How to prevent AWS Glue crawler from reading wrong data types?-CodePudding

I am running AWS Glue crawler on a CSV file. This CSV file has a string column which has alpahanumeric values. The crawler is setting the data type for this columns as INT (instead of string). This is causing my ETL to fail. Is there anyway to force glue to correct this ? I don't want to put schema manually in crawler as that defeats the purpose of automatic data catalogging.

CodePudding user response：

CSV is always tricky format to handle, especially if all of your columns are strings. Crawler would not be able to differentiate between headers and rows. To avoid this, you can use Glue classifier. Set the classifier with format as CSV, use Column headings as has headings. Add the classifier to Glue crawler.

Make sure to delete the crawler and re-run. Crawler will sometimes fail to pick up the modifications after running.
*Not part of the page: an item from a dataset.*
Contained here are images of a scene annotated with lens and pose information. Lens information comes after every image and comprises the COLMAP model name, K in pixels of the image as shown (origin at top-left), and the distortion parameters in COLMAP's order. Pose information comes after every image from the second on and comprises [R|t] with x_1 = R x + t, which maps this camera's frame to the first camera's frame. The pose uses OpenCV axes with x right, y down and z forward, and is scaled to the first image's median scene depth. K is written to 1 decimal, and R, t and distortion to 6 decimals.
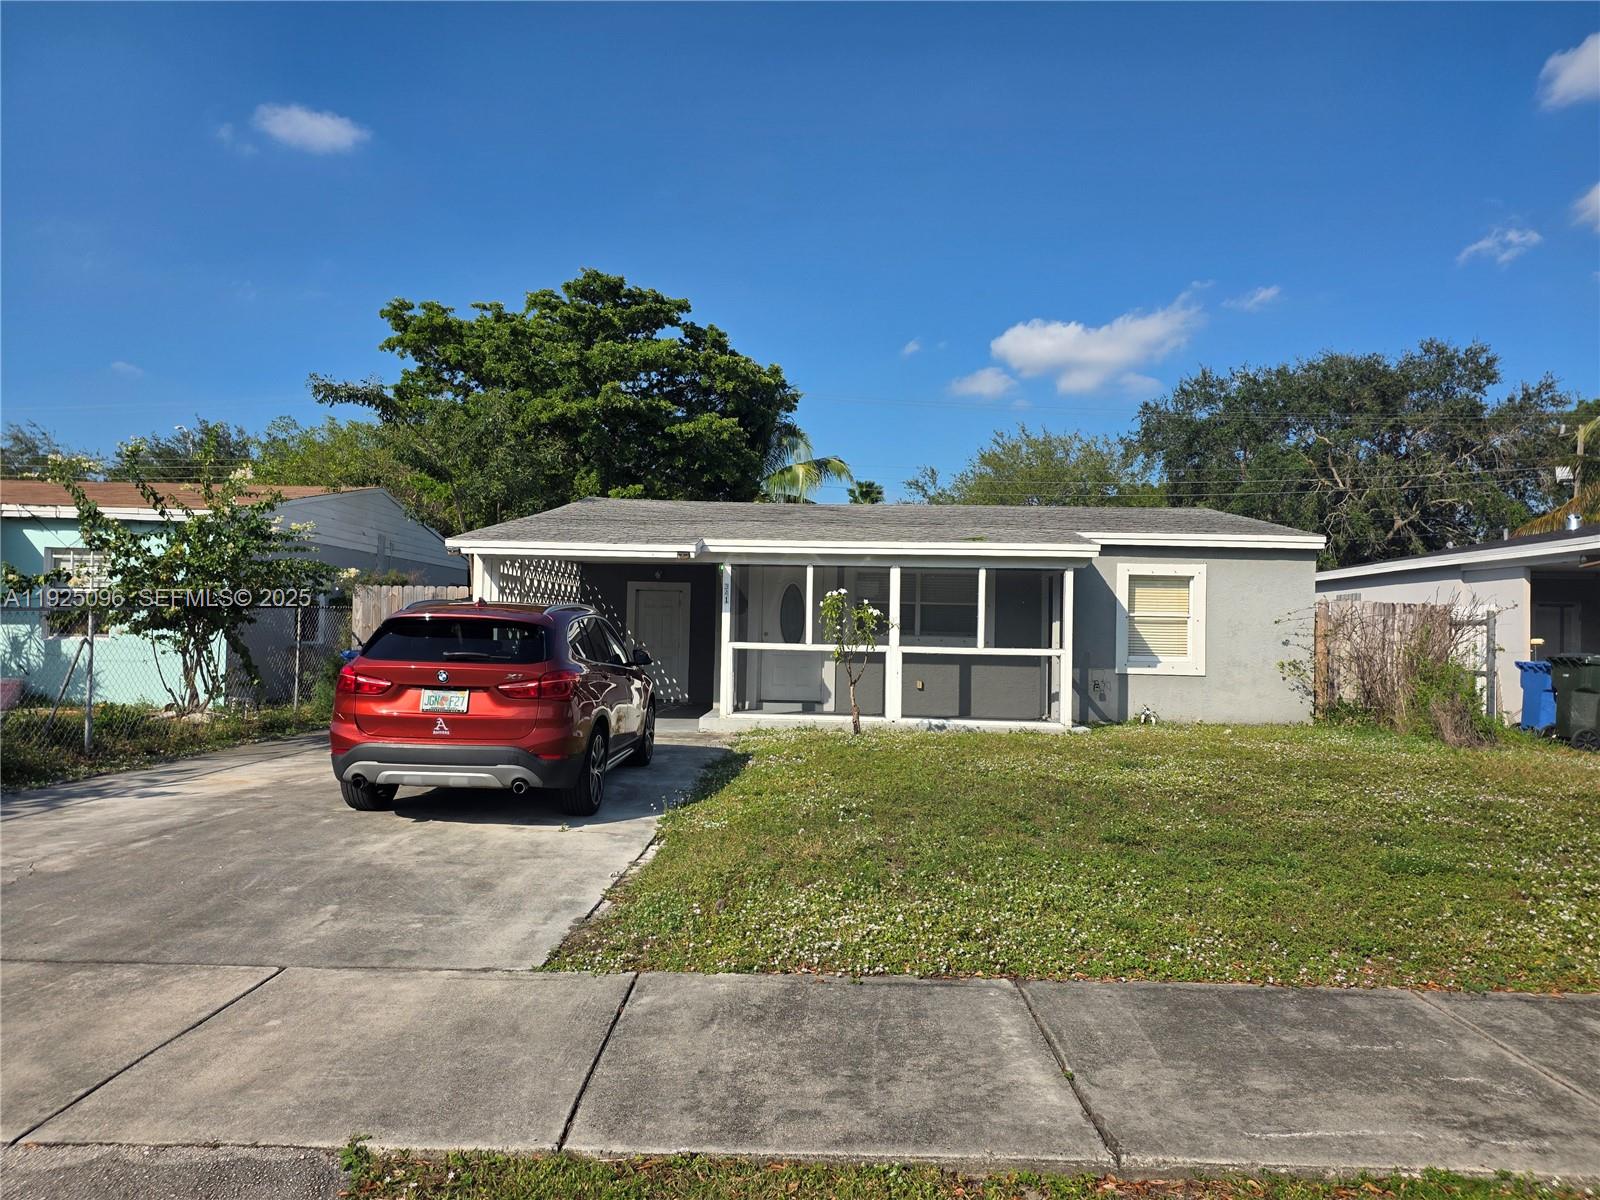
lens RADIAL K [[1053.1, 0, 816.4], [0, 1053.1, 598.4], [0, 0, 1]] dist [0.062802, -0.028182]
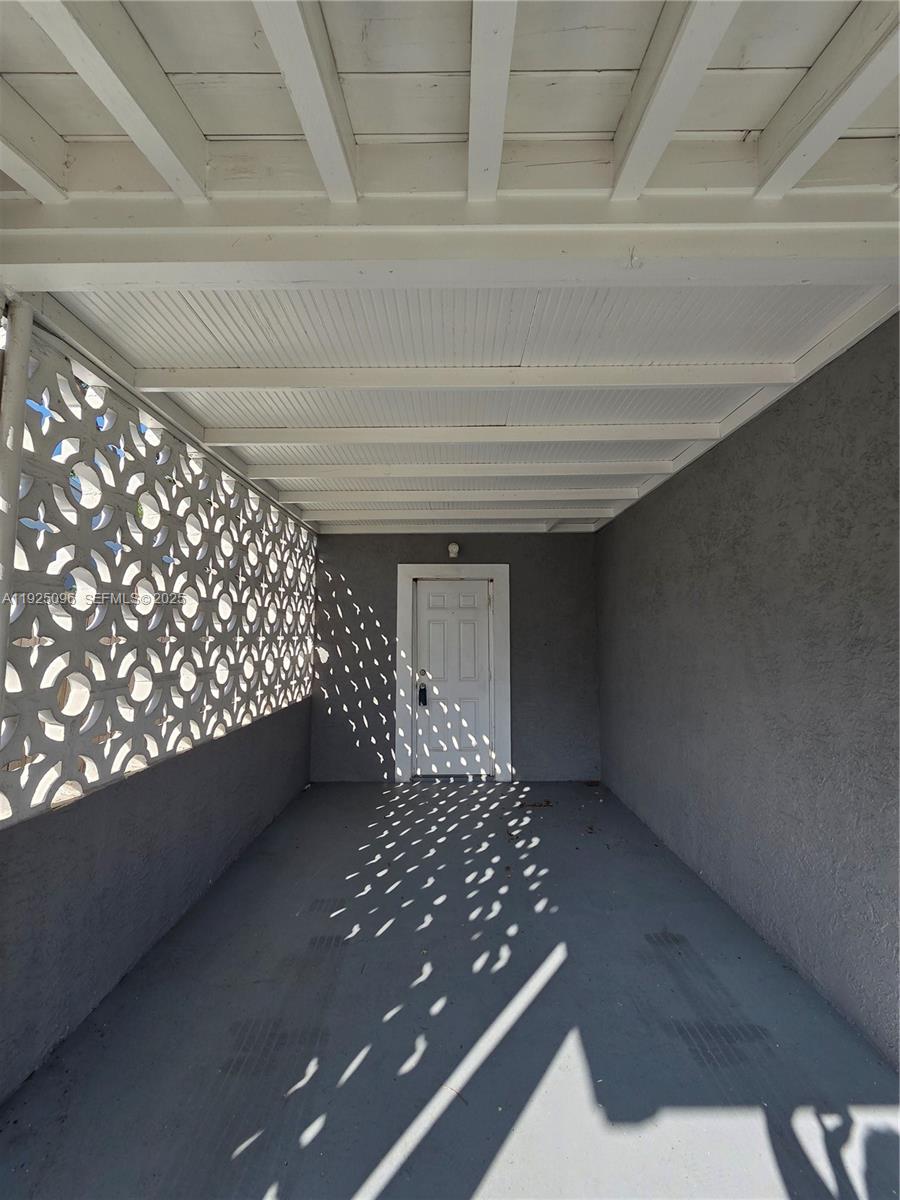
lens RADIAL K [[488.8, 0, 449.6], [0, 488.8, 595.8], [0, 0, 1]] dist [-0.003895, -0.000280]
pose [[0.999635, -0.015975, 0.021794, -0.195398], [0.017036, 0.998635, -0.049382, 0.017634], [-0.020975, 0.049735, 0.998542, 0.915354]]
CodePudding user response：

Crawler Schema Detection

During the first crawler run, the crawler reads either the first 1,000 records or the first megabyte of each file to infer the schema. The amount of data read depends on the file format and availability of a valid record.

From the Glue developer docs:

The header row must be sufficiently different from the data rows. To determine this, one or more of the rows must parse as other than STRING type. If all columns are of type STRING, then the first row of data is not sufficiently different from subsequent rows to be used as the header.

To bypass this, create a new CSV classifer, set Column headings to Has headings and add classifier to the crawler.

If the classifer still does not create your AWS Glue table as you want, edit the table definition, adjust any inferred types to STRING, set the SchemaChangePolicy to LOG, and set the partitions output configuration to InheritFromTable for future crawler runs.